Collected data:
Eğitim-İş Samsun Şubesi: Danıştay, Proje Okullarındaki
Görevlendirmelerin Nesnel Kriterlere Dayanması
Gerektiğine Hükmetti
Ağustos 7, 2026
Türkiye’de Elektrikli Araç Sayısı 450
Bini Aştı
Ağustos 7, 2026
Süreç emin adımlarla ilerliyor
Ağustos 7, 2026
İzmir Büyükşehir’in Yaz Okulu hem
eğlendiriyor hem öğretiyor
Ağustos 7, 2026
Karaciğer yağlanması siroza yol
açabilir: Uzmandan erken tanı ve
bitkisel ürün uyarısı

▶ WHAT IS EXPECTED
Write every record above out again exactly as it stands.

▶ ANSWER TO THE EXERCISE
Eğitim-İş Samsun Şubesi: Danıştay, Proje Okullarındaki
Görevlendirmelerin Nesnel Kriterlere Dayanması
Gerektiğine Hükmetti
Ağustos 7, 2026
Türkiye’de Elektrikli Araç Sayısı 450
Bini Aştı
Ağustos 7, 2026
Süreç emin adımlarla ilerliyor
Ağustos 7, 2026
İzmir Büyükşehir’in Yaz Okulu hem
eğlendiriyor hem öğretiyor
Ağustos 7, 2026
Karaciğer yağlanması siroza yol
açabilir: Uzmandan erken tanı ve
bitkisel ürün uyarısı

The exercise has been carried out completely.